Game modes
The project now treats the modes as three separate product promises. They can share rules and assets, but they should not blur ownership of story, saves, or generated content.
Mode boundaries
- Single Player owns the canonical offline story, deterministic dungeon loop, curated assets, local saves, tutorial, village, and replayable meta-progression.
- Multiplayer owns the same canonical story and assets, with shared live players, shared village state, separate houses, guest sessions, spectators, and duplicate signed-in account protection layered on top.
- Multiplayer with GM owns GM-created worlds only. AI and GM patches should be validated, previewed, approved, stored per world, and streamed after approval. They should not rewrite Single Player content.
Single Player
Single Player is the canonical authored loop: wake in the dungeon, learn the rules, clear the final gate, return to the village, prepare another descent, and keep local-first progress. The lore, mechanics, and curated runtime assets belong to opendungeon itself.
AI-generated or GM-created content should not overwrite this canonical story path. It can inspire future authored updates, but it should enter the game through reviewed code, content packs, or explicit player opt-in.
Use Single Player when you want the authored roguelike RPG: tutorial rooms, d20 checks, combat, Book entries, final-gate clues, village upgrades, and later descents without network setup.
Multiplayer
Multiplayer uses the same authored story loop, mechanics, lore, and assets, but adds multiple players to the shared dungeon and village.
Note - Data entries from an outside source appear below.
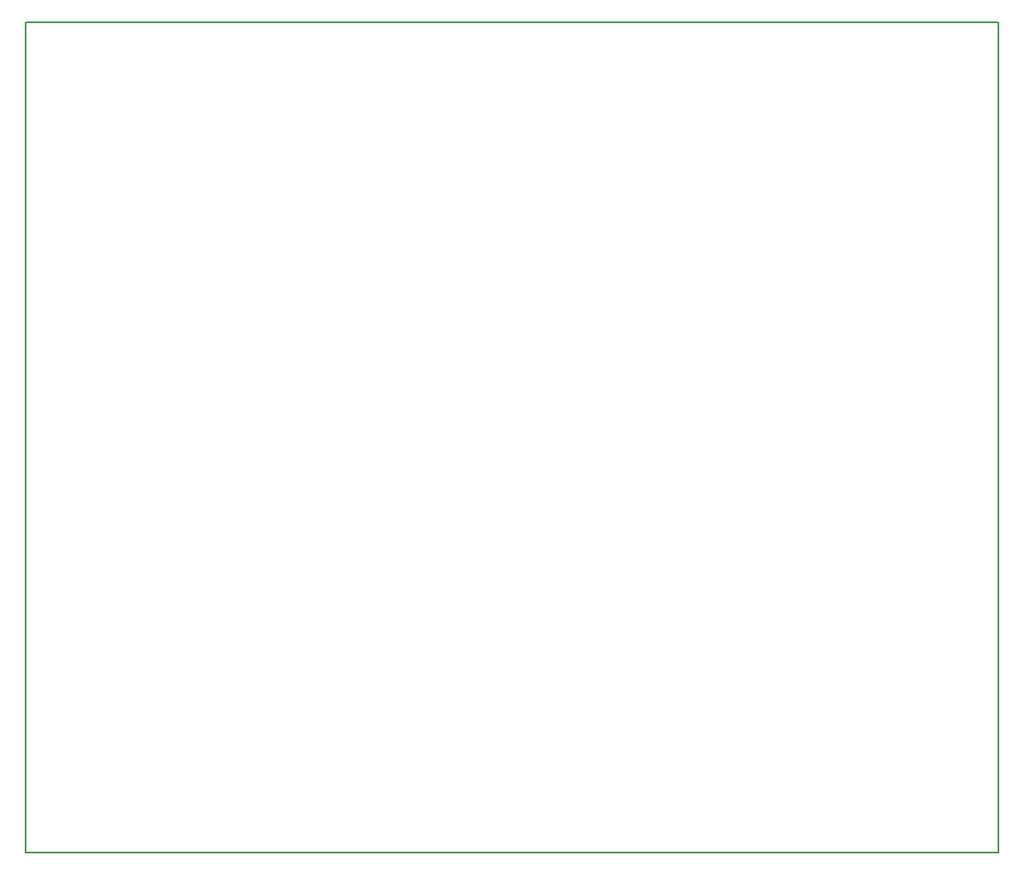
<source format=gko>
G04 #@! TF.GenerationSoftware,KiCad,Pcbnew,(5.0.0)*
G04 #@! TF.CreationDate,2019-04-02T12:05:11-04:00*
G04 #@! TF.ProjectId,motor-controller-hw,6D6F746F722D636F6E74726F6C6C6572,rev?*
G04 #@! TF.SameCoordinates,Original*
G04 #@! TF.FileFunction,Profile,NP*
%FSLAX46Y46*%
G04 Gerber Fmt 4.6, Leading zero omitted, Abs format (unit mm)*
G04 Created by KiCad (PCBNEW (5.0.0)) date 04/02/19 12:05:11*
%MOMM*%
%LPD*%
G01*
G04 APERTURE LIST*
%ADD10C,0.200000*%
G04 APERTURE END LIST*
D10*
X42545000Y-135255000D02*
X42545000Y-50165000D01*
X142240000Y-135255000D02*
X42545000Y-135255000D01*
X142240000Y-50165000D02*
X142240000Y-135255000D01*
X42545000Y-50165000D02*
X142240000Y-50165000D01*
M02*

</source>
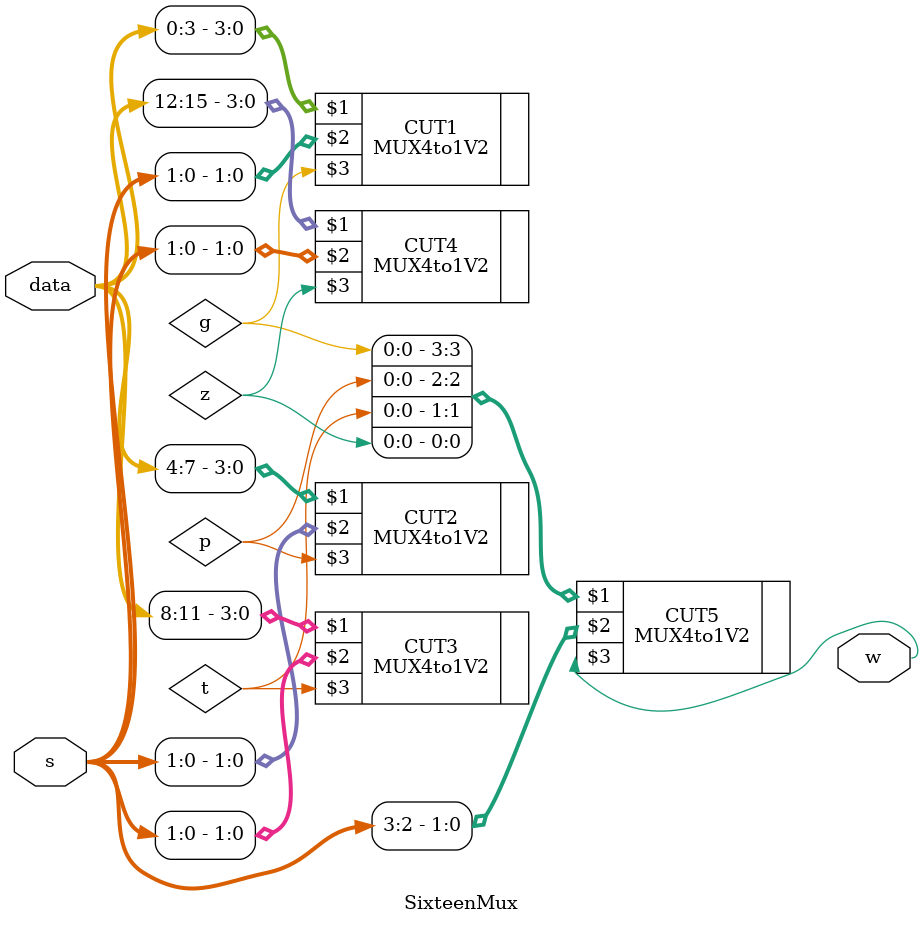
<source format=v>
`timescale 1ns/1ns
module SixteenMux(input [0:15] data,input [3:0] s,output w);
	wire g,p,t,z;
	MUX4to1V2 CUT1({data[0],data[1],data[2],data[3]},{s[1],s[0]},g);
	MUX4to1V2 CUT2({data[4],data[5],data[6],data[7]},{s[1],s[0]},p);
	MUX4to1V2 CUT3({data[8],data[9],data[10],data[11]},{s[1],s[0]},t);
	MUX4to1V2 CUT4({data[12],data[13],data[14],data[15]},{s[1],s[0]},z);
	MUX4to1V2 CUT5({g,p,t,z},{s[3],s[2]},w);
endmodule
</source>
The target feel is Stardew-style co-op: shared farm and village state, separate player houses, shared dungeon objectives, and permissions for storage, upgrades, and shop/farm work.
The current CLI host is the first implementation. It can run same-laptop or LAN sessions, but internet-grade co-op still needs a stronger authoritative sync model.
Use Multiplayer when friends should play the same canonical run together. One local host process coordinates the lobby. The host and guests can run on one laptop, across terminal apps, or across LAN when the host binds to a reachable address.
Multiplayer with GM
Multiplayer with GM is for a logged-in Dungeon Master or Game Master. The GM uses a website console to watch connected players, read action logs, prompt an AI assistant, preview tool-call output, generate small terminal-safe sprites, and approve validated changes before players receive them.
GM content belongs to a GM-created world in Supabase. New lore, room layouts, quests, monster variants, and generated assets must stay separate from the canonical Single Player story and from other users' worlds.
Use Multiplayer with GM when the table wants D&D-style authorship: the GM can ask AI for lore, rooms, monster variants, quests, or sprite prompts, then approve safe patches into that GM world. This mode requires login, Supabase ownership, AI Gateway model calls, validated tool calls, and realtime delivery before it can be live.
Current status
/createcreates invite pages and commands for CLI-hosted multiplayer./gmis a logged-in website shell for the future GM console.- The terminal client still owns the current live game loop.
- Automated lobby smoke tests cover host startup, two guest players, spectator join, WebSocket state sync, disconnect, and result submission.
- Realtime GM patches need Supabase world ownership, schema validation, an AI Gateway chat route, tool-call audit records, and a realtime delivery path before players can receive generated changes.